Directions for this task — All of the entries below are to be retyped exactly.

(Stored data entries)
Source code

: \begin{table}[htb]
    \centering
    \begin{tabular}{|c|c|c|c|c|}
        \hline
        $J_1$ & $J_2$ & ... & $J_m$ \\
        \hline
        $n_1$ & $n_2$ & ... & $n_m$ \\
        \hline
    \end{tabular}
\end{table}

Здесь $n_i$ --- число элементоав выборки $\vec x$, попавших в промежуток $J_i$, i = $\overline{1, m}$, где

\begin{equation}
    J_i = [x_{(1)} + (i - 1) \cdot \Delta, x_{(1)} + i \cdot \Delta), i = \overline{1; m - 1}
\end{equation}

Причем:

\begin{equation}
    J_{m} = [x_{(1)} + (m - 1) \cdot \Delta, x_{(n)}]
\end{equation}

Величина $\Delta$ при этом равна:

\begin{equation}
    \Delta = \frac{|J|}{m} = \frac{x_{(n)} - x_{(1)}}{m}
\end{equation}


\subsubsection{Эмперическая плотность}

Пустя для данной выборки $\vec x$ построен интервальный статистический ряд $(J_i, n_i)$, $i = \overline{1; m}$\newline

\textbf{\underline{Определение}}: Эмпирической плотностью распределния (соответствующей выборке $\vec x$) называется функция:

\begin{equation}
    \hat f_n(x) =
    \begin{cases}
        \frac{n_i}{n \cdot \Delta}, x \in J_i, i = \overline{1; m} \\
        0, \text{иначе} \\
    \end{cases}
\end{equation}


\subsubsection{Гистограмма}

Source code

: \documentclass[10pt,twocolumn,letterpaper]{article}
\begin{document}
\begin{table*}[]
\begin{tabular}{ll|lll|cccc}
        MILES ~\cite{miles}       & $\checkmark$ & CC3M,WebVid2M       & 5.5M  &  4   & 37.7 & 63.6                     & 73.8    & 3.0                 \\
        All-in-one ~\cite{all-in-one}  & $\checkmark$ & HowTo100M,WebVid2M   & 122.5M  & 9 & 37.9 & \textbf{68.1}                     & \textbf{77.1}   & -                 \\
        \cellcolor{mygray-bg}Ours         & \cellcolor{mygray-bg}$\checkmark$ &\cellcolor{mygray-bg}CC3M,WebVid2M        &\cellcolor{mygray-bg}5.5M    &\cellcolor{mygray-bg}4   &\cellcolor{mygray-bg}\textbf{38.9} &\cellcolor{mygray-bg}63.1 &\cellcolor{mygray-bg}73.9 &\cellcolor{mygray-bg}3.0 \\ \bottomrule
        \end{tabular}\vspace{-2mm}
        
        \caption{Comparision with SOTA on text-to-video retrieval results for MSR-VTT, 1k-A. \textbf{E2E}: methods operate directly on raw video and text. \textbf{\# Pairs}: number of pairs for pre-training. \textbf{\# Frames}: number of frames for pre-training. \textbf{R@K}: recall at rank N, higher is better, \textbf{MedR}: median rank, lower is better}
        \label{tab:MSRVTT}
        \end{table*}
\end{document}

Result for this task —
Source code

: \begin{table}[htb]
    \centering
    \begin{tabular}{|c|c|c|c|c|}
        \hline
        $J_1$ & $J_2$ & ... & $J_m$ \\
        \hline
        $n_1$ & $n_2$ & ... & $n_m$ \\
        \hline
    \end{tabular}
\end{table}

Здесь $n_i$ --- число элементоав выборки $\vec x$, попавших в промежуток $J_i$, i = $\overline{1, m}$, где

\begin{equation}
    J_i = [x_{(1)} + (i - 1) \cdot \Delta, x_{(1)} + i \cdot \Delta), i = \overline{1; m - 1}
\end{equation}

Причем:

\begin{equation}
    J_{m} = [x_{(1)} + (m - 1) \cdot \Delta, x_{(n)}]
\end{equation}

Величина $\Delta$ при этом равна:

\begin{equation}
    \Delta = \frac{|J|}{m} = \frac{x_{(n)} - x_{(1)}}{m}
\end{equation}


\subsubsection{Эмперическая плотность}

Пустя для данной выборки $\vec x$ построен интервальный статистический ряд $(J_i, n_i)$, $i = \overline{1; m}$\newline

\textbf{\underline{Определение}}: Эмпирической плотностью распределния (соответствующей выборке $\vec x$) называется функция:

\begin{equation}
    \hat f_n(x) =
    \begin{cases}
        \frac{n_i}{n \cdot \Delta}, x \in J_i, i = \overline{1; m} \\
        0, \text{иначе} \\
    \end{cases}
\end{equation}


\subsubsection{Гистограмма}

Source code

: \documentclass[10pt,twocolumn,letterpaper]{article}
\begin{document}
\begin{table*}[]
\begin{tabular}{ll|lll|cccc}
        MILES ~\cite{miles}       & $\checkmark$ & CC3M,WebVid2M       & 5.5M  &  4   & 37.7 & 63.6                     & 73.8    & 3.0                 \\
        All-in-one ~\cite{all-in-one}  & $\checkmark$ & HowTo100M,WebVid2M   & 122.5M  & 9 & 37.9 & \textbf{68.1}                     & \textbf{77.1}   & -                 \\
        \cellcolor{mygray-bg}Ours         & \cellcolor{mygray-bg}$\checkmark$ &\cellcolor{mygray-bg}CC3M,WebVid2M        &\cellcolor{mygray-bg}5.5M    &\cellcolor{mygray-bg}4   &\cellcolor{mygray-bg}\textbf{38.9} &\cellcolor{mygray-bg}63.1 &\cellcolor{mygray-bg}73.9 &\cellcolor{mygray-bg}3.0 \\ \bottomrule
        \end{tabular}\vspace{-2mm}
        
        \caption{Comparision with SOTA on text-to-video retrieval results for MSR-VTT, 1k-A. \textbf{E2E}: methods operate directly on raw video and text. \textbf{\# Pairs}: number of pairs for pre-training. \textbf{\# Frames}: number of frames for pre-training. \textbf{R@K}: recall at rank N, higher is better, \textbf{MedR}: median rank, lower is better}
        \label{tab:MSRVTT}
        \end{table*}
\end{document}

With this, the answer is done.